Updated: Jan 31
Alongside deciding who the customer is and how to develop their personas, another key question for CX professionals is: which customer journeys to select?
This is answered by prioritising journeys over two dimensions (as per the value irritant model): potential value to the business and potential value to the customer. This is shown in the diagram below which also illustrates the two types of journey:
Discrete (in green)
An example here might be let's make the buying journey as seamless and engaging as possible. These types of journeys are easy to understand and tend to follow a clear flow.
Importantly, there is usually good governance and compliance of these journeys in the firm e.g., via marketing.
Holistic (in blue)
These are journeys that hit on an objective such as 'improve recommendation'. These objectives represent the customer takeaway from an experience. Which means, they are influenced by experiences from across the end-to-end journey.
It's important to note that an objective is not the same as a KPI. For instance, 'improve recommendation' journey is a perspective influenced by not just an NPS KPI but also by multiple behaviours.

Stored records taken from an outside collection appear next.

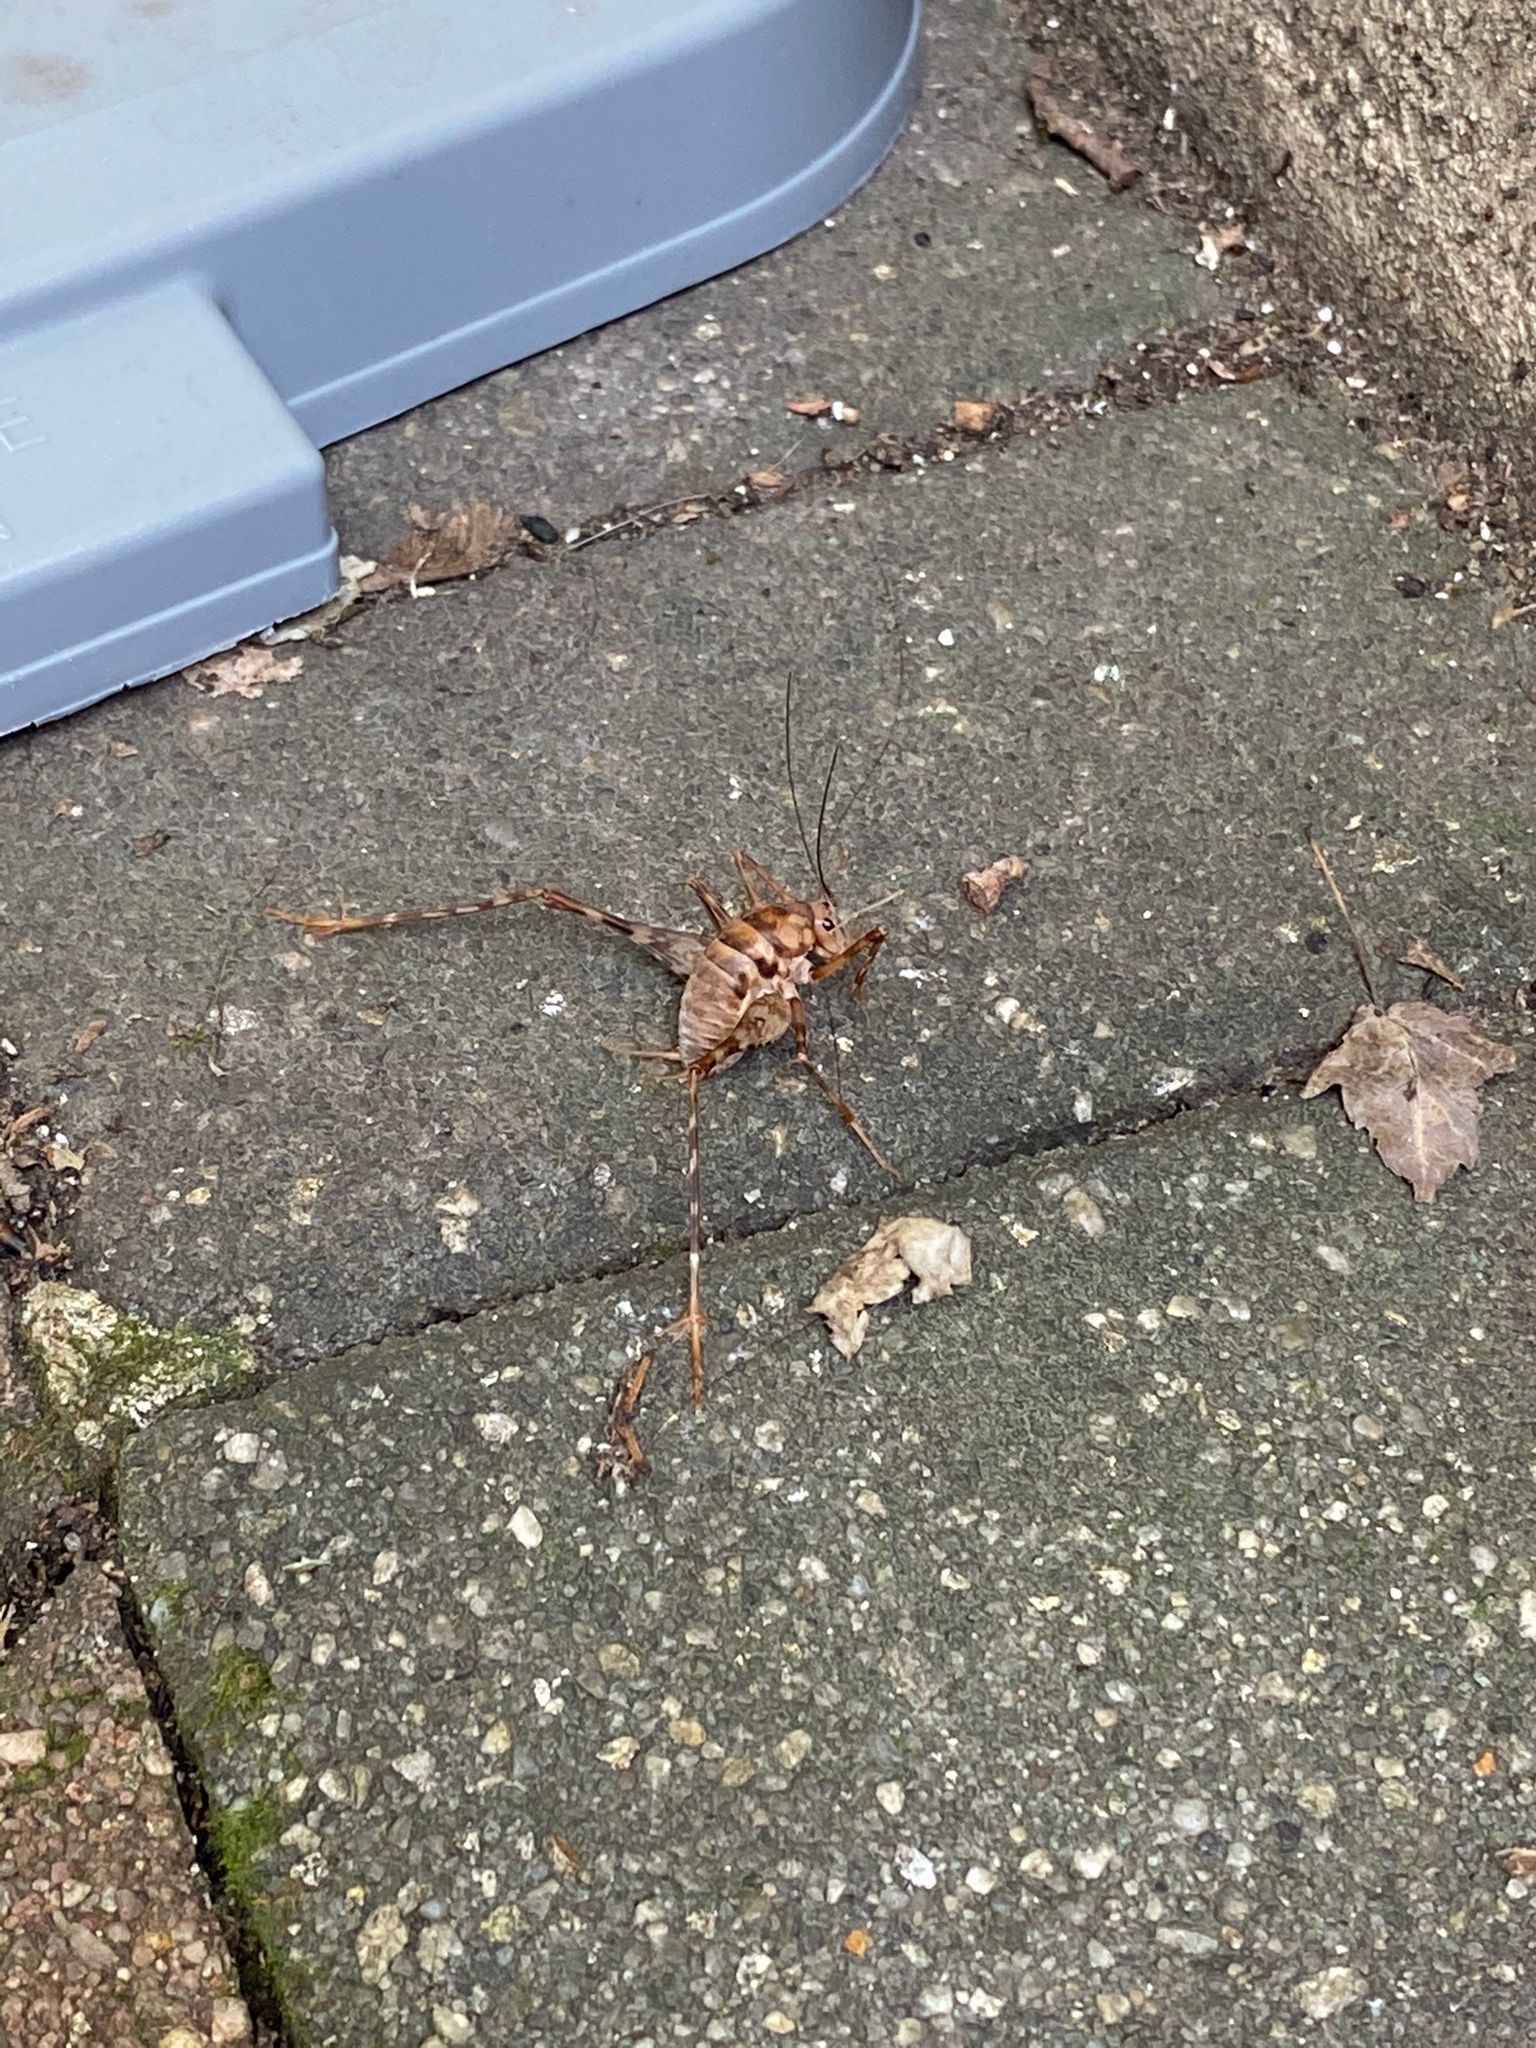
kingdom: Animalia
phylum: Arthropoda
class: Insecta
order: Orthoptera
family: Rhaphidophoridae
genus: Tachycines
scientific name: Tachycines asynamorus
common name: Greenhouse camel cricket
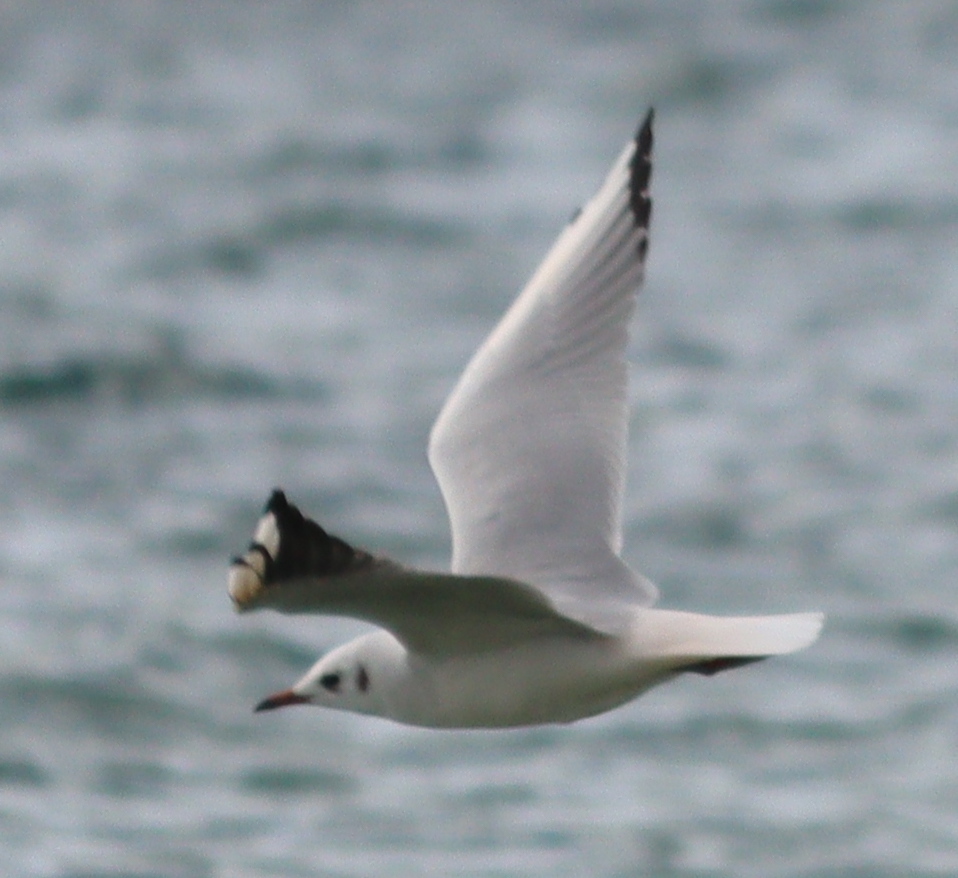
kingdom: Animalia
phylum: Chordata
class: Aves
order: Charadriiformes
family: Laridae
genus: Chroicocephalus
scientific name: Chroicocephalus ridibundus
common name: Black-headed gull
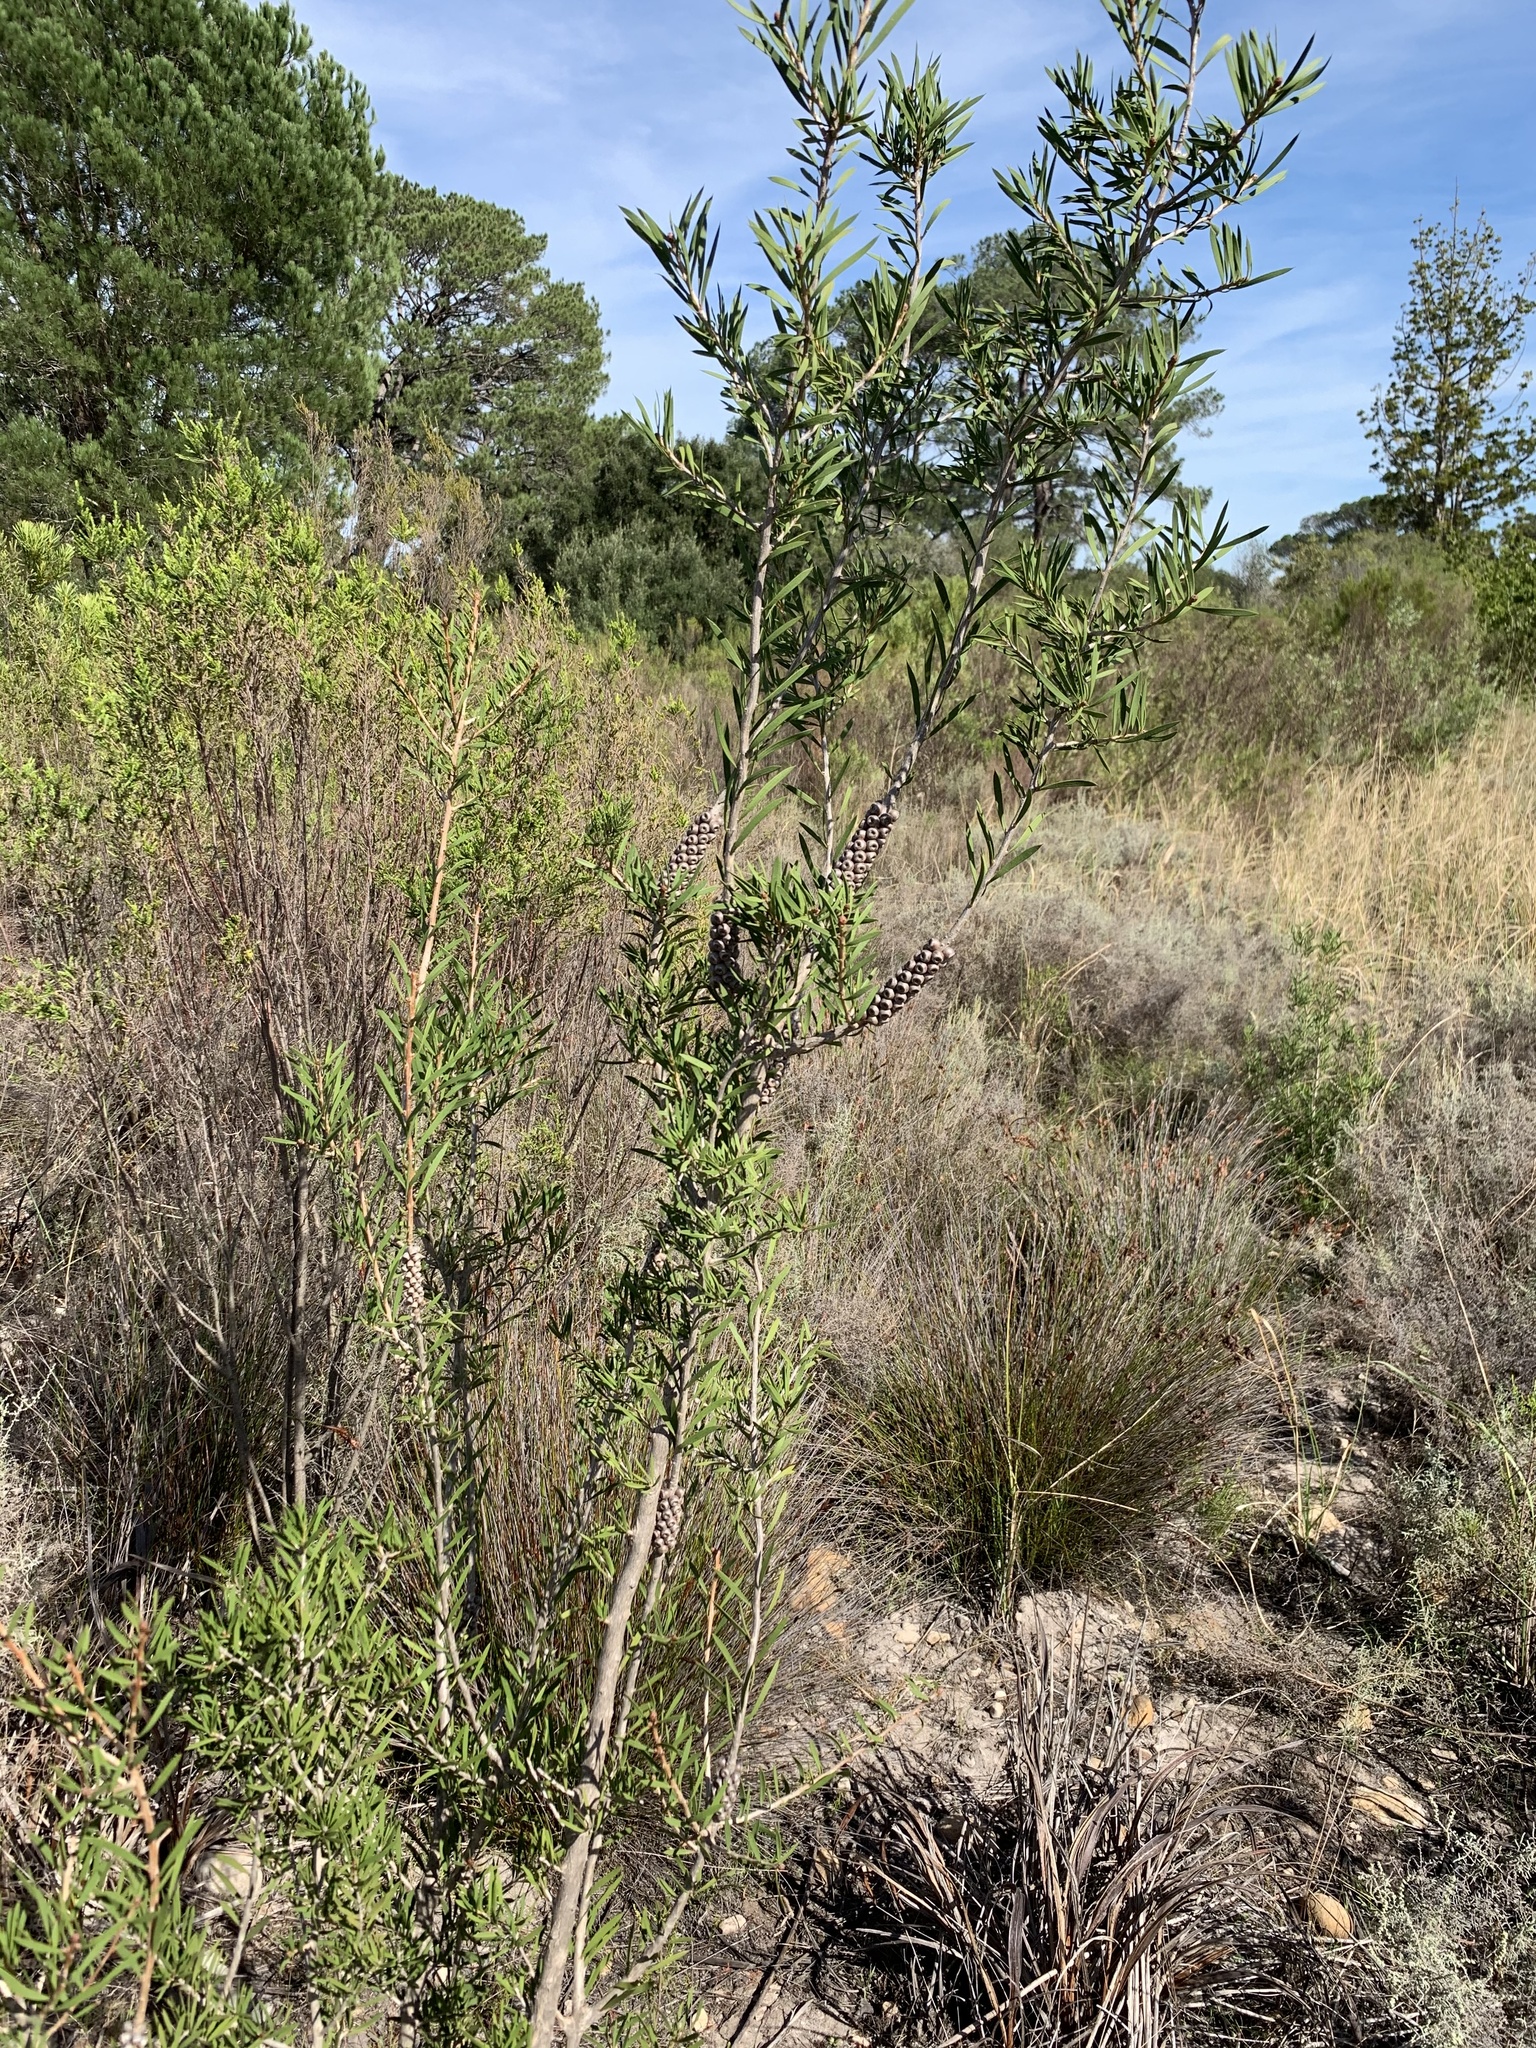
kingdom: Plantae
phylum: Tracheophyta
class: Magnoliopsida
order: Myrtales
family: Myrtaceae
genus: Callistemon
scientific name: Callistemon rugulosus
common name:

As can be seen below, sometimes 'improve recommendation' experiences also hold a mix of both a direct and indirect impact on business value while complaints could fit anywhere.
Unfortunately, there is usually poor governance and compliance of these journeys in the firm. To influence these journeys, first consider how well your CX design function is working.
Once journeys have been selected, CX professionals will be in a position to use journey mapping as their as is and to be design framework.
Usually the journey of most interest to the business is the buying experience. However, while this is a natural target and one directly related to return it is not the full deal.
While you may want to influence the customer by making the buying process easy, engaging and personalised, from the customer's point of view, other holistic journeys related to a key objective (and KPI) may be more important and overwhelming in terms of how they perceive you
So, walking in the customers shoes, other journeys that impact how the custom feels towards the experience, after they experience it, may be more relevant. In other words those journey objectives that influence the customer takeaway judged through NPS/ CSAT or as I promote 'more stories like this fewer stories like that'; which to my money is better suited to the objective of extracting customer value.
The bottom-line: competing on the experience the customer has, raises expectations, differentiates your brand and creates new sources of value. Not least this means the customer also comes back again to experience your great sales experience! i.e., a good customer experience based on customer needs, wants and expectations (or their improvement) correlates strongly to sales.
Whatever you select ensure a good balance between what is of most interest to the business and critically what is of most interest to the customer.